While I've used Spacemacs for years and love it, its relative sluggishness has been a real annoyance, and probably the biggest factor in why I keep looking for alternatives.

@weavejester It is just a matter of configuration. I've built my config from scratch, never trust any frameworks. I can check and debug any bottlenecks and defer them using use-package. My #Emacs is starting less than second and I can't see big difference between it and #Vim , except vim is very limited and can do only 10% of what #Emacs is capable of.
@crandel @weavejester When you say you don't trust frameworks, do you mean things like Space/Doom?
@mgd @weavejester Yes, and the same from vim side too.
@crandel @weavejester thank you, I thought you meant packages. I use Vanilla Emacs and am trying to make use of in-built packages over external ones

@crandel It's certainly something to do with the packages I have installed. Before I used Spacemacs I used a custom configuration, but it wasn't appreciably faster.

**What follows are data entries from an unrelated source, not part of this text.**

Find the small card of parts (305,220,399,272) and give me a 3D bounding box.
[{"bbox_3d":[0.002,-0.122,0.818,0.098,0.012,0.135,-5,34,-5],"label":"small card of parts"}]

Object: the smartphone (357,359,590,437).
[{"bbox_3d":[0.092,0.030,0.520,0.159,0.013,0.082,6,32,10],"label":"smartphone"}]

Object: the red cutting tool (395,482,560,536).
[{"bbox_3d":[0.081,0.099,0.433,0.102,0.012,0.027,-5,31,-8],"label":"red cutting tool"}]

I'm sure vanilla Emacs runs much quicker, but if I want the functionality those packages provide, that doesn't help me much.

@weavejester No, that's wrong assumptions. Vanilla #Emacs is not faster than Spacemacs or Doom. But you can configure it to be using defer and autoloading. I put some time and effort on it and defer most of the packages, as they could be loaded later, only when they are needed. You can find some inspiration here

https://github.com/Crandel/home/tree/master/.config/emacs

home/.config/emacs at master ยท Crandel/home

my linux home settings. Contribute to Crandel/home development by creating an account on GitHub.

GitHub

@crandel But that would only affect startup though, right? I don't have any issue with startup time, as I run Emacs in server mode that boots up when I log in. Opening a new Emacs client is instant.

My problem is more general sluggishness and performance hitches, particularly when editing larger files.

@weavejester It is highly depends on your setup and files you are working on. For really big files I use vim too. But for regular software development in #GoLang with gopls as lsp server I have no issues at all. But I heard lsp server for #Python could be very slow.